Phosphorylated tau is a modified form of the tau protein in which phosphate groups are added to specific serine, threonine, or tyrosine amino acid residues, altering its function and properties.
In healthy neurons, tau normally contains approximately 2-3 moles of phosphate per mole of protein and functions to stabilize microtubules and facilitate axonal transport.
Hyperphosphorylated tau, carrying 6-8 moles of phosphate per mole in Alzheimer’s disease, loses its ability to bind microtubules and instead self-aggregates into paired helical filaments that form neurofibrillary tangles.
This hyperphosphorylation occurs at more than 40 potential sites on the tau protein, with some sites only phosphorylated in disease states.

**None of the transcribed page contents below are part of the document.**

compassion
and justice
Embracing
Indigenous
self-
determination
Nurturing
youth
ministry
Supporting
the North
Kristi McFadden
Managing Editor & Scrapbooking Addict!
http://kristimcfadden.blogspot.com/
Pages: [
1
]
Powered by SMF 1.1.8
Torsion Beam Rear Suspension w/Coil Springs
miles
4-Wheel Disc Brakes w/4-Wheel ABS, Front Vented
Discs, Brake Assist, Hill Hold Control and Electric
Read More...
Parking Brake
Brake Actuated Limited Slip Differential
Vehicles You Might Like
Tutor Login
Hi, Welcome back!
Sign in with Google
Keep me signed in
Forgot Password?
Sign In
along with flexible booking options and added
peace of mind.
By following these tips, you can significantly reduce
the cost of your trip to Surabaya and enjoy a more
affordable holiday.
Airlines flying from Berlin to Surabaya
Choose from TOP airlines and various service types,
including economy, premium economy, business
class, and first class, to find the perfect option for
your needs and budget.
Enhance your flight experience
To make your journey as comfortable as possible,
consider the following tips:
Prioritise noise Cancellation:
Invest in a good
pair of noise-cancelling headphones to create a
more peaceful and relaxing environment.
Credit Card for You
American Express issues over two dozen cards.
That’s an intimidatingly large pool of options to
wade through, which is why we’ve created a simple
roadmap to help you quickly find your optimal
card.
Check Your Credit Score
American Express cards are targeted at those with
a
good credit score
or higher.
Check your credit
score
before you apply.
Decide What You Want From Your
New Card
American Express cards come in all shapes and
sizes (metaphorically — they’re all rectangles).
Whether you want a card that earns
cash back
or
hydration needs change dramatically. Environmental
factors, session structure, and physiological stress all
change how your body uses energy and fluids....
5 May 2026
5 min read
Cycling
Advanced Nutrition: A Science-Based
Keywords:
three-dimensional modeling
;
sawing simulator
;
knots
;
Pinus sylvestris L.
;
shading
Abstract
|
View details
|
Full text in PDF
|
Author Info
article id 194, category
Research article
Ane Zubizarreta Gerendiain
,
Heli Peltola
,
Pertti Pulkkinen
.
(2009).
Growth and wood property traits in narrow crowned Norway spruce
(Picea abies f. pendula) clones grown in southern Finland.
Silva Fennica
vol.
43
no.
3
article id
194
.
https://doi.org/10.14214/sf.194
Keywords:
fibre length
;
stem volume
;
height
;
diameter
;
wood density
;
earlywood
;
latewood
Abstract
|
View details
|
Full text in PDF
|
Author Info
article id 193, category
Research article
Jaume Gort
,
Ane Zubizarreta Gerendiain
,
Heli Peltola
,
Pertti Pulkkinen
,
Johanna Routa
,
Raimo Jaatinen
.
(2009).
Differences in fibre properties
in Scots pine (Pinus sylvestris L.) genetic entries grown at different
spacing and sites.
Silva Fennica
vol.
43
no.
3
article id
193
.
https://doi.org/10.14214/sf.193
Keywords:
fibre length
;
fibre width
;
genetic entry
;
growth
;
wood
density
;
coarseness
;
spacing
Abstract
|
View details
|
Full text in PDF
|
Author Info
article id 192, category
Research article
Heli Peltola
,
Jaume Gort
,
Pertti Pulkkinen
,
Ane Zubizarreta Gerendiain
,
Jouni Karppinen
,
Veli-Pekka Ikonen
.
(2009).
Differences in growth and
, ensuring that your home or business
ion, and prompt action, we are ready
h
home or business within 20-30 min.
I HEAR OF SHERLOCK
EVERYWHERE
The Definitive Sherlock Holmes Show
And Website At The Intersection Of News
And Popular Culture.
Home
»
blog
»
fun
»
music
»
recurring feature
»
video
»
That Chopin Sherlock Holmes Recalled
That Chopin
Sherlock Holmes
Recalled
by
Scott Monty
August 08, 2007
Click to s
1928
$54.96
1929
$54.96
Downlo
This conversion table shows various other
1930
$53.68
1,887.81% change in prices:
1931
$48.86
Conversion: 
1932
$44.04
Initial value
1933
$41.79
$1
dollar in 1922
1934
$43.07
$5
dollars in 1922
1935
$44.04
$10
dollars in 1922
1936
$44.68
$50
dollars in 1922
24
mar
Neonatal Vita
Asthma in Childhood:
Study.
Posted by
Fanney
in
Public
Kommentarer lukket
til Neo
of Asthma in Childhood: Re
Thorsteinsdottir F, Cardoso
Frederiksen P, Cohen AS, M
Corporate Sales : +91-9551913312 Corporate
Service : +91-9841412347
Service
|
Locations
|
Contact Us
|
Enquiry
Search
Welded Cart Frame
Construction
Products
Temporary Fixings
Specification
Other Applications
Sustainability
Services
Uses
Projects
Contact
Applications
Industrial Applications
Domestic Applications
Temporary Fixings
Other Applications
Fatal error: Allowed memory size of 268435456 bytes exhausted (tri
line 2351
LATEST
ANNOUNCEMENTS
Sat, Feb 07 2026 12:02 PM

The phosphorylation state of tau is regulated by the balance between protein kinases (including proline-directed kinases, glycogen synthase kinase 3β, and cyclin-dependent kinase 5) and phosphatases (particularly PP2A).
Different phosphorylation sites serve distinct functions—for example, phosphorylation at Ser396 or Ser404 in the C-terminal domain drives tau mislocalization to dendritic spines, while phosphorylation in the proline-rich region leads to postsynaptic dysfunction.
Phosphorylated tau species measured in cerebrospinal fluid and plasma (such as p-tau181, p-tau217, and p-tau231) serve as biomarkers for Alzheimer’s disease, correlating strongly with amyloid pathology and helping predict disease progression.
These soluble phosphorylated forms are distinct from the insoluble aggregated tau detected by PET imaging.